After a number of months my platelet count was reduced and stabilised at around the 350 level and I must say, other than the inconvenience of an eight weekly check-up and the continuing treatment with Hu, continued with a relatively normal and pretty active life.
Four years later and with our daughter aged four we decided it was time for a second child! Realising that Hu was not conducive to a healthy sperm count, I switched, after much deliberation, onto interferon (INF). This was not a pleasant change and I experienced the typical flu like symptoms, headaches and aching muscles. However, I got through these side effects with the help of paracetomol and after 6 months life continued as normal. Our second child, born in March 1994, was a healthy boy and again life continued as normal, or at least so it seemed!
My INF treatment lasted approximately eight years and was terminated due to my experience with depression. Looking back over those years I can now see what my wife had been telling me about the interferon side effects. I had progressively become more tired, irritable and withdrawn, presumably due to the continuing side effects of the drugs.
Having moved to Suffolk in 1995, I was now under a consultant at another hospital and choosing the next drug was not easy. I was faced with the dilemma of switching back to Hu, aware of the various theories about this drug increasing the risk of acute leukaemia (remember my father!), taking just aspirin, with the associated risk of elevated platelet counts, or switching to the new wonder drug anagrelide (Ag) that had no real track record. Unfortunately, I chose Ag.
Armed with my new drug Ag and my experience of depression behind me my next four years continued with relative normality albeit with rather more muscle/joint aches and pains than I would have liked. I accepted these aches and pains as the consequences of getting old but I must say I had my suspicions about the drug.
Two to three years into this course of treatment I became aware of the increasing concerns that Ag might cause a transformation of my ET condition into the more serious myelofibrosis. Again, after much deliberation, I chose to stick with Ag until the beginning of 2005 when, after undertaking a long overdue bone marrow biopsy, it was discovered that my condition had now progressed to level 4 myelofibrosis.
Needless to say that this was devastating news, particularly so given that my wife had just discovered that we were, rather unexpectedly, going to have a third child. Armed with hindsight, I could not help think that I’d made some pretty bad decisions. Still frightened by the thought of switching back to Hu and, despite knowing the possible outcome, I opted for a spell on INF whilst waiting for a hastily arranged appointment with Professor G.

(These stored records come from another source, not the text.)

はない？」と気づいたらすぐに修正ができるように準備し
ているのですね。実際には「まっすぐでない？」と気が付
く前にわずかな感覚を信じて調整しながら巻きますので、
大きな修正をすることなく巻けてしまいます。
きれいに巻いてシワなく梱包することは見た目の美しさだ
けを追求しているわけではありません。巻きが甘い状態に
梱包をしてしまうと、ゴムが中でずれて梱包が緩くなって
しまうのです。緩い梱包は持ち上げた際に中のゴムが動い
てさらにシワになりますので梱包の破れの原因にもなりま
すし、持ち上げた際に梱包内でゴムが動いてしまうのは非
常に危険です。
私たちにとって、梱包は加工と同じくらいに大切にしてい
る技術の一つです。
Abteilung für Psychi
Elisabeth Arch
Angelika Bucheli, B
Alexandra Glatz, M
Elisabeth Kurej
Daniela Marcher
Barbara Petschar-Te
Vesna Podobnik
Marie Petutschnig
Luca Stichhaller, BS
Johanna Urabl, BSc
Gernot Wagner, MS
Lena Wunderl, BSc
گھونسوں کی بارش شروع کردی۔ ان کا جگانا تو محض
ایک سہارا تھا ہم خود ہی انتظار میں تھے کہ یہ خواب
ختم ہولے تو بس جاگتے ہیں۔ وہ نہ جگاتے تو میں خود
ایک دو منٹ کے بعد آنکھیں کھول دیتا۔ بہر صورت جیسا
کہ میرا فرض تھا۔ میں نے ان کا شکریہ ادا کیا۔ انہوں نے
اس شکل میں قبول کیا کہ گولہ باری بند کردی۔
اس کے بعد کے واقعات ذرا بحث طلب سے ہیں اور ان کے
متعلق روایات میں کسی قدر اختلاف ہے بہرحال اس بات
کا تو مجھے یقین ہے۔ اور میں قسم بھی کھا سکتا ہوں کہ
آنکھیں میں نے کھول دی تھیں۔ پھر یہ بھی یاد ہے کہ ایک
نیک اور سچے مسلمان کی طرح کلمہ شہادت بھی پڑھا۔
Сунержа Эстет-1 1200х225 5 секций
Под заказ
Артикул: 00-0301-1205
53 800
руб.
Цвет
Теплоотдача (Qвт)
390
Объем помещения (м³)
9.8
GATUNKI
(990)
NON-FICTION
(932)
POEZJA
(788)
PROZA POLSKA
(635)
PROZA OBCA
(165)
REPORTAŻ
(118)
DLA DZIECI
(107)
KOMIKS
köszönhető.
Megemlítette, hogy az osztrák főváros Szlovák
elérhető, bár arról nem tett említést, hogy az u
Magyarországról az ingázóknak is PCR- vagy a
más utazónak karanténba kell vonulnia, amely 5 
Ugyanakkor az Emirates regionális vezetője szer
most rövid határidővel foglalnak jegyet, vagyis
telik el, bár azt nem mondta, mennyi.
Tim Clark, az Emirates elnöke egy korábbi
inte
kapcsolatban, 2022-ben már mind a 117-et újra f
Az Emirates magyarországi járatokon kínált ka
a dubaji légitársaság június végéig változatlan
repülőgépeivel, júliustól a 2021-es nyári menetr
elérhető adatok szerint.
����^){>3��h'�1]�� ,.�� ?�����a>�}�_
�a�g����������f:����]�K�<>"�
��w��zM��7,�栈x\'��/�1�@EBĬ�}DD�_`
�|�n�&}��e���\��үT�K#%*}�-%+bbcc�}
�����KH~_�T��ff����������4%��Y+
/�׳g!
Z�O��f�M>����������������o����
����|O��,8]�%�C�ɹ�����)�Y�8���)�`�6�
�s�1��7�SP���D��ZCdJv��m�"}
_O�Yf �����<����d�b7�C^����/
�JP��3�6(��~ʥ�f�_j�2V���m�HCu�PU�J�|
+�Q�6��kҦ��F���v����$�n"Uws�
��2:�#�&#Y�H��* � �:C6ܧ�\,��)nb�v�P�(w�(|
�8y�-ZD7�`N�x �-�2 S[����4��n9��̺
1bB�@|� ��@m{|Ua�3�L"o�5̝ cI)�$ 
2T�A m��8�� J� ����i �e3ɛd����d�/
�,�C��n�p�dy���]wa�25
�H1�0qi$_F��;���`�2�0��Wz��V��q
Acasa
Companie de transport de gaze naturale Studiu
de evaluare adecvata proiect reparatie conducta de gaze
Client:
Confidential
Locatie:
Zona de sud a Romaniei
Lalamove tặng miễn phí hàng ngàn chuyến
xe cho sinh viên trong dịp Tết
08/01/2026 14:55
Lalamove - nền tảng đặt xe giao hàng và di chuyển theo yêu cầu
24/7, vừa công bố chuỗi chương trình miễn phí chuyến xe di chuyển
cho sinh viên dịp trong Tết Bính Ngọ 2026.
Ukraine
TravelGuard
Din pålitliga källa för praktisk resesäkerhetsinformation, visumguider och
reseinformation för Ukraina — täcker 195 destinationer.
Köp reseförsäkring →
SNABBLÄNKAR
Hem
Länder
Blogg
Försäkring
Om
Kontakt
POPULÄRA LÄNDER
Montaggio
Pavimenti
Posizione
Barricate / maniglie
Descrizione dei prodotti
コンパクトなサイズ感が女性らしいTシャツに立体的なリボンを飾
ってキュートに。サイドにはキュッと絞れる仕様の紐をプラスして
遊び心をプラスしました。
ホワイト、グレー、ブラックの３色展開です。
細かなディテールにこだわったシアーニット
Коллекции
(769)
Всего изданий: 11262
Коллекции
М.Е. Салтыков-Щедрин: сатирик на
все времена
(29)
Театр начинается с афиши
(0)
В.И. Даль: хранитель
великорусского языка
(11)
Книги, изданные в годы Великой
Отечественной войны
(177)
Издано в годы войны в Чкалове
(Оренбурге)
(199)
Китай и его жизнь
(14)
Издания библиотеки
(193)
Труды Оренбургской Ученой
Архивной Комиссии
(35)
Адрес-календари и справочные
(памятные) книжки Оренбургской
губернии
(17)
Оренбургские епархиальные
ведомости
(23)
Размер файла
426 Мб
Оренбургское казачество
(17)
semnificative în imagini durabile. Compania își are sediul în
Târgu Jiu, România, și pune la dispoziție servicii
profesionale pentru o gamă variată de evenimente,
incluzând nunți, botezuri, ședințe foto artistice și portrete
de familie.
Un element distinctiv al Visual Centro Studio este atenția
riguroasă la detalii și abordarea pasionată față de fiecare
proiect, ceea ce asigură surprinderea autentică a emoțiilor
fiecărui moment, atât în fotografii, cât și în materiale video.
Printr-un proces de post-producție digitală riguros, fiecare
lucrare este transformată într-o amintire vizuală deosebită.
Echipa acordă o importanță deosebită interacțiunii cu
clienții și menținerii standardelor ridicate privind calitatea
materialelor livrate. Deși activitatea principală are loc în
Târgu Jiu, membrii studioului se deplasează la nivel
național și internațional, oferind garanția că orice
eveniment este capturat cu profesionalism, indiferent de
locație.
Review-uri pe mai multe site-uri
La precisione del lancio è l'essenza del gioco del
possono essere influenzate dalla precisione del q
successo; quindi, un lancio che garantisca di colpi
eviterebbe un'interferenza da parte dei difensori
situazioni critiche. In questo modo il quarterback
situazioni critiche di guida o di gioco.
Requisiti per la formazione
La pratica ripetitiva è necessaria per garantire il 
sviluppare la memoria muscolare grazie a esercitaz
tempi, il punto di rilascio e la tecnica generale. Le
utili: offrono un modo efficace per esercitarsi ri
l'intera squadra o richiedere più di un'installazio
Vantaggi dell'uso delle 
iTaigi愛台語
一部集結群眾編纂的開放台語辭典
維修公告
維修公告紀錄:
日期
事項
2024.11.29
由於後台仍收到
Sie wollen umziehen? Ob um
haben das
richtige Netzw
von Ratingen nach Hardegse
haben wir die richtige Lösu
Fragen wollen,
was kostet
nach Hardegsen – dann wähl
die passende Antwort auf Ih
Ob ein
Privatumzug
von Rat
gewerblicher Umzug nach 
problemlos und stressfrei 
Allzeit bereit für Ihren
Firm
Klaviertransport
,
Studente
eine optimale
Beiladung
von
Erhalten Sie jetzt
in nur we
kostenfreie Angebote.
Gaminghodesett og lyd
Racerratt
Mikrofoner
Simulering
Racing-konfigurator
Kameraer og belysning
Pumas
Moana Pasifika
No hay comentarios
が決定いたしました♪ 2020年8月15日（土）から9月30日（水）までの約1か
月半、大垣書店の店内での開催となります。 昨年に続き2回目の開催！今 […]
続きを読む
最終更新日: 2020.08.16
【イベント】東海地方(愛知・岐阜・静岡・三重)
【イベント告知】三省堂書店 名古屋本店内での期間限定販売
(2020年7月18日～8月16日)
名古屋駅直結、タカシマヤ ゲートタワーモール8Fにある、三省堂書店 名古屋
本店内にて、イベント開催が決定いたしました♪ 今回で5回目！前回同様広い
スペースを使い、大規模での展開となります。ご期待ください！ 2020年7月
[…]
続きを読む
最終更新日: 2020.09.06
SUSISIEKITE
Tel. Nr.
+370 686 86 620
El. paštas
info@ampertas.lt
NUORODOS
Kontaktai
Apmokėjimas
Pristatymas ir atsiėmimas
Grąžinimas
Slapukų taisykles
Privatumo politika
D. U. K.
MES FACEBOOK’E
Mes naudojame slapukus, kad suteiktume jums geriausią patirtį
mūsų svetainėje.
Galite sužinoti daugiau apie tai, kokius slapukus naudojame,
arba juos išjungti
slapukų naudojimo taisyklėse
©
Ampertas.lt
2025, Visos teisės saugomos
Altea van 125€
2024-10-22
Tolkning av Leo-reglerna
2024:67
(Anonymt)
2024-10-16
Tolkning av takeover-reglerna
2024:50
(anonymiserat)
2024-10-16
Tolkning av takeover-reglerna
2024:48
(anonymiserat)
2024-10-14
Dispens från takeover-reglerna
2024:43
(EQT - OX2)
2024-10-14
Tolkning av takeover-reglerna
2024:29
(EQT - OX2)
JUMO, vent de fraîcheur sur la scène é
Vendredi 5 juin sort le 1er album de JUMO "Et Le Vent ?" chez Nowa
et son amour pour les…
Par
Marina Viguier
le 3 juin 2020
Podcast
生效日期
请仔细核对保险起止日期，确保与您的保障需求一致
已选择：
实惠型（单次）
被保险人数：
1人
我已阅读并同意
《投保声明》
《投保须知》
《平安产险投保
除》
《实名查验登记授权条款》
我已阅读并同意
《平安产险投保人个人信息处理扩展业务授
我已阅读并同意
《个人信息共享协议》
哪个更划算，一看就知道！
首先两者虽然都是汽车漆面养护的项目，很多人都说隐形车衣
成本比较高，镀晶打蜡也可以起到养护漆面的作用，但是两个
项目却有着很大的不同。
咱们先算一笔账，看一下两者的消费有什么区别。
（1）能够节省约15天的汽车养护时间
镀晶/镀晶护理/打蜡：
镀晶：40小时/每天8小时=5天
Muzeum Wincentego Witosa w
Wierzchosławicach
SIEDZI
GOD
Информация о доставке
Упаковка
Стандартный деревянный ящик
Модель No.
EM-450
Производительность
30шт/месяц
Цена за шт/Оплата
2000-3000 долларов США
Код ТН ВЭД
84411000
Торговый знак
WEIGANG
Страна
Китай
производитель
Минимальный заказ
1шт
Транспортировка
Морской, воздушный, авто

Needless to say, given the outcome from my previous experience with INF, my choice of drug was not well received at home.
My appointment with Professor G in April went well and after reassurances that there was no real evidence supporting the theories of Hu developing into leukaemia, I switched back to the Hu drug. Also, whilst now diagnosed with level 4 myelofibrosis, I was not experiencing an enlarged spleen or any of the other conditions that are often found with this stage of condition.
What were my mistakes? Well, going from 1989 to 2005 with no bone marrow biopsy (BMB) was in my view a big mistake. Choosing and sticking with Ag was another. However, I realise that we are all different and that we tolerate and react to these various drugs in very different ways. So, for some, Ag might well be the best course of treatment and is clearly a decision that you and your Consultant will make together. My only word of advice for those that stick with Ag is for you to discuss, agree and stick to acceptable intervals between BMB’s.
At the time of writing, still on a relatively low dose-age of HU, I feel fine. I am also lucky to be the husband of a caring wife and the proud father of three children aged 17yrs, 11yrs and 8 weeks! Like us all, I have a lot to live for and I intend to do what I can to be around as long as possible.
Tim – 22nd September 2005
We are all different and that we tolerate and react to various drugs in very different ways.